* Aim of the exercise
Starting at the first line of the entries, extract each line up to and including the one that contains "This repository demonstrates", but leave out the pictures.

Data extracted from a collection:

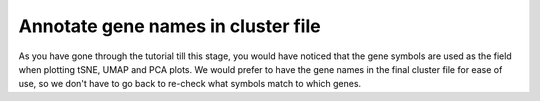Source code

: **Annotate gene names in cluster file**
=======================================

As you have gone through the tutorial till this stage, you would have noticed that the gene symbols are used as the field when plotting tSNE, UMAP and PCA plots. We would prefer to have the gene names in the final cluster file for ease of use, so we don't have to go back to re-check what symbols match to which genes. 
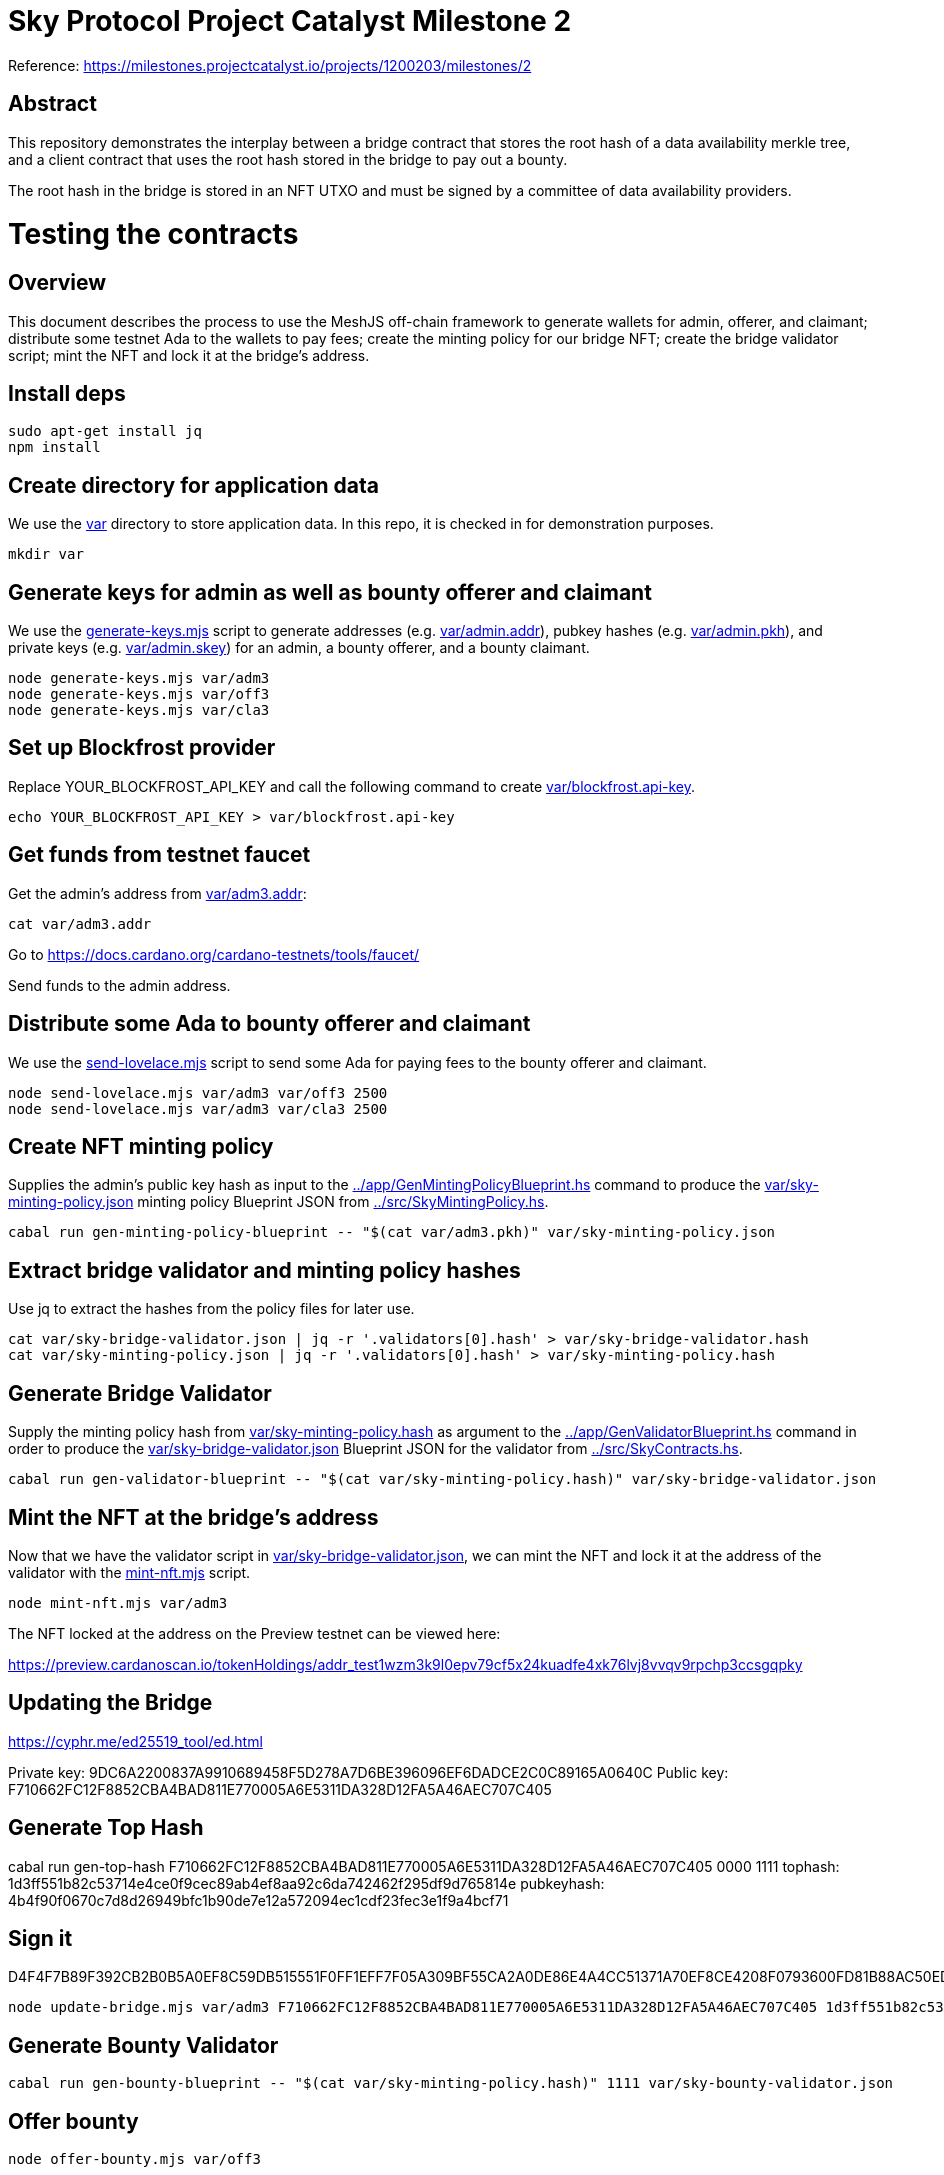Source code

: # Sky Protocol Project Catalyst Milestone 2

Reference: https://milestones.projectcatalyst.io/projects/1200203/milestones/2

## Abstract

This repository demonstrates the interplay between a bridge contract
that stores the root hash of a data availability merkle tree, and a
client contract that uses the root hash stored in the bridge to pay
out a bounty.

The root hash in the bridge is stored in an NFT UTXO and must be
signed by a committee of data availability providers.

# Testing the contracts

## Overview

This document describes the process to use the MeshJS off-chain framework to generate wallets for admin, offerer, and claimant; distribute some testnet Ada to the wallets to pay fees; create the minting policy for our bridge NFT; create the bridge validator script; mint the NFT and lock it at the bridge's address.

## Install deps

```
sudo apt-get install jq
npm install
```

## Create directory for application data

We use the link:var[] directory to store application data.  In this repo, it is checked in for demonstration purposes.

```
mkdir var
```

## Generate keys for admin as well as bounty offerer and claimant

We use the link:generate-keys.mjs[] script to generate addresses (e.g. link:var/admin.addr[]), pubkey hashes (e.g. link:var/admin.pkh[]), and private keys (e.g. link:var/admin.skey[]) for an admin, a bounty offerer, and a bounty claimant.

```
node generate-keys.mjs var/adm3
node generate-keys.mjs var/off3
node generate-keys.mjs var/cla3
```

## Set up Blockfrost provider

Replace YOUR_BLOCKFROST_API_KEY and call the following command to create link:var/blockfrost.api-key[].

```
echo YOUR_BLOCKFROST_API_KEY > var/blockfrost.api-key
```

## Get funds from testnet faucet

Get the admin's address from link:var/adm3.addr[]:

```
cat var/adm3.addr
```

Go to https://docs.cardano.org/cardano-testnets/tools/faucet/

Send funds to the admin address.

## Distribute some Ada to bounty offerer and claimant

We use the link:send-lovelace.mjs[] script to send some Ada for paying fees to the bounty offerer and claimant.

```
node send-lovelace.mjs var/adm3 var/off3 2500
node send-lovelace.mjs var/adm3 var/cla3 2500
```

## Create NFT minting policy

Supplies the admin's public key hash as input to the link:../app/GenMintingPolicyBlueprint.hs[] command to produce the link:var/sky-minting-policy.json[] minting policy Blueprint JSON from link:../src/SkyMintingPolicy.hs[].

```
cabal run gen-minting-policy-blueprint -- "$(cat var/adm3.pkh)" var/sky-minting-policy.json
```

## Extract bridge validator and minting policy hashes

Use jq to extract the hashes from the policy files for later use.

```
cat var/sky-bridge-validator.json | jq -r '.validators[0].hash' > var/sky-bridge-validator.hash
cat var/sky-minting-policy.json | jq -r '.validators[0].hash' > var/sky-minting-policy.hash
```

## Generate Bridge Validator

Supply the minting policy hash from link:var/sky-minting-policy.hash[] as argument to the link:../app/GenValidatorBlueprint.hs[] command in order to produce the link:var/sky-bridge-validator.json[] Blueprint JSON for the validator from link:../src/SkyContracts.hs[].

```
cabal run gen-validator-blueprint -- "$(cat var/sky-minting-policy.hash)" var/sky-bridge-validator.json
```

## Mint the NFT at the bridge's address

Now that we have the validator script in link:var/sky-bridge-validator.json[], we can mint the NFT and lock it at the address of the validator with the link:mint-nft.mjs[] script.

```
node mint-nft.mjs var/adm3
```

The NFT locked at the address on the Preview testnet can be viewed here:

https://preview.cardanoscan.io/tokenHoldings/addr_test1wzm3k9l0epv79cf5x24kuadfe4xk76lvj8vvqv9rpchp3ccsgqpky

## Updating the Bridge

https://cyphr.me/ed25519_tool/ed.html

Private key: 9DC6A2200837A9910689458F5D278A7D6BE396096EF6DADCE2C0C89165A0640C
Public key: F710662FC12F8852CBA4BAD811E770005A6E5311DA328D12FA5A46AEC707C405

## Generate Top Hash

cabal run gen-top-hash F710662FC12F8852CBA4BAD811E770005A6E5311DA328D12FA5A46AEC707C405 0000 1111
tophash: 1d3ff551b82c53714e4ce0f9cec89ab4ef8aa92c6da742462f295df9d765814e
pubkeyhash: 4b4f90f0670c7d8d26949bfc1b90de7e12a572094ec1cdf23fec3e1f9a4bcf71

## Sign it

D4F4F7B89F392CB2B0B5A0EF8C59DB515551F0FF1EFF7F05A309BF55CA2A0DE86E4A4CC51371A70EF8CE4208F0793600FD81B88AC50EDD381892BCCE0AC39D07

```
node update-bridge.mjs var/adm3 F710662FC12F8852CBA4BAD811E770005A6E5311DA328D12FA5A46AEC707C405 1d3ff551b82c53714e4ce0f9cec89ab4ef8aa92c6da742462f295df9d765814e D4F4F7B89F392CB2B0B5A0EF8C59DB515551F0FF1EFF7F05A309BF55CA2A0DE86E4A4CC51371A70EF8CE4208F0793600FD81B88AC50EDD381892BCCE0AC39D07
```

## Generate Bounty Validator

```
cabal run gen-bounty-blueprint -- "$(cat var/sky-minting-policy.hash)" 1111 var/sky-bounty-validator.json
```

## Offer bounty

```
node offer-bounty.mjs var/off3
```

bounty: addr_test1wzsfsknn3vgdx2c3f6tak0a4ngcg0f0qr7vfmr5lyhk0nlq6wsa3s

## Claim bounty

```
node claim-bounty.mjs var/cla3 0000 1111 4b4f90f0670c7d8d26949bfc1b90de7e12a572094ec1cdf23fec3e1f9a4bcf71
```

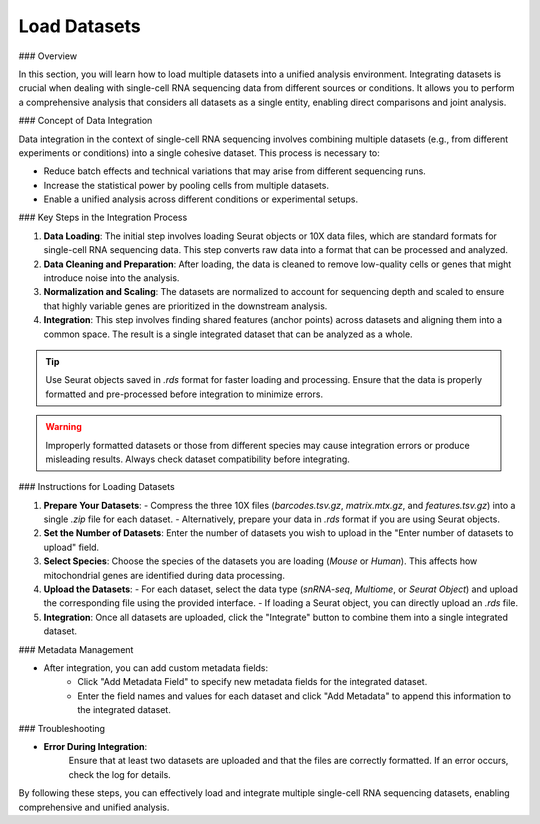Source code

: ==========================
Load Datasets
==========================

### Overview

In this section, you will learn how to load multiple datasets into a unified analysis environment. Integrating datasets is crucial when dealing with single-cell RNA sequencing data from different sources or conditions. It allows you to perform a comprehensive analysis that considers all datasets as a single entity, enabling direct comparisons and joint analysis.

### Concept of Data Integration

Data integration in the context of single-cell RNA sequencing involves combining multiple datasets (e.g., from different experiments or conditions) into a single cohesive dataset. This process is necessary to:

- Reduce batch effects and technical variations that may arise from different sequencing runs.
- Increase the statistical power by pooling cells from multiple datasets.
- Enable a unified analysis across different conditions or experimental setups.

### Key Steps in the Integration Process

1. **Data Loading**:  
   The initial step involves loading Seurat objects or 10X data files, which are standard formats for single-cell RNA sequencing data. This step converts raw data into a format that can be processed and analyzed.

2. **Data Cleaning and Preparation**:  
   After loading, the data is cleaned to remove low-quality cells or genes that might introduce noise into the analysis.

3. **Normalization and Scaling**:  
   The datasets are normalized to account for sequencing depth and scaled to ensure that highly variable genes are prioritized in the downstream analysis.

4. **Integration**:  
   This step involves finding shared features (anchor points) across datasets and aligning them into a common space. The result is a single integrated dataset that can be analyzed as a whole.

.. image:: ../_static/images/multiple_datasets_analysis/load_datasets_merge.png
   :width: 90%
   :align: center

.. tip::  
   Use Seurat objects saved in `.rds` format for faster loading and processing. Ensure that the data is properly formatted and pre-processed before integration to minimize errors.

.. warning::  
   Improperly formatted datasets or those from different species may cause integration errors or produce misleading results. Always check dataset compatibility before integrating.

### Instructions for Loading Datasets

1. **Prepare Your Datasets**:  
   - Compress the three 10X files (`barcodes.tsv.gz`, `matrix.mtx.gz`, and `features.tsv.gz`) into a single `.zip` file for each dataset.
   - Alternatively, prepare your data in `.rds` format if you are using Seurat objects.

2. **Set the Number of Datasets**:  
   Enter the number of datasets you wish to upload in the "Enter number of datasets to upload" field.

3. **Select Species**:  
   Choose the species of the datasets you are loading (`Mouse` or `Human`). This affects how mitochondrial genes are identified during data processing.

4. **Upload the Datasets**:  
   - For each dataset, select the data type (`snRNA-seq`, `Multiome`, or `Seurat Object`) and upload the corresponding file using the provided interface.
   - If loading a Seurat object, you can directly upload an `.rds` file.

5. **Integration**:  
   Once all datasets are uploaded, click the "Integrate" button to combine them into a single integrated dataset.

### Metadata Management

- After integration, you can add custom metadata fields:
   - Click "Add Metadata Field" to specify new metadata fields for the integrated dataset.
   - Enter the field names and values for each dataset and click "Add Metadata" to append this information to the integrated dataset.

### Troubleshooting

- **Error During Integration**:  
   Ensure that at least two datasets are uploaded and that the files are correctly formatted. If an error occurs, check the log for details.

By following these steps, you can effectively load and integrate multiple single-cell RNA sequencing datasets, enabling comprehensive and unified analysis.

* The answer
Source code

: **Annotate gene names in cluster file**
=======================================

As you have gone through the tutorial till this stage, you would have noticed that the gene symbols are used as the field when plotting tSNE, UMAP and PCA plots. We would prefer to have the gene names in the final cluster file for ease of use, so we don't have to go back to re-check what symbols match to which genes. 
Source code

: # Sky Protocol Project Catalyst Milestone 2

Reference: https://milestones.projectcatalyst.io/projects/1200203/milestones/2

## Abstract

This repository demonstrates the interplay between a bridge contract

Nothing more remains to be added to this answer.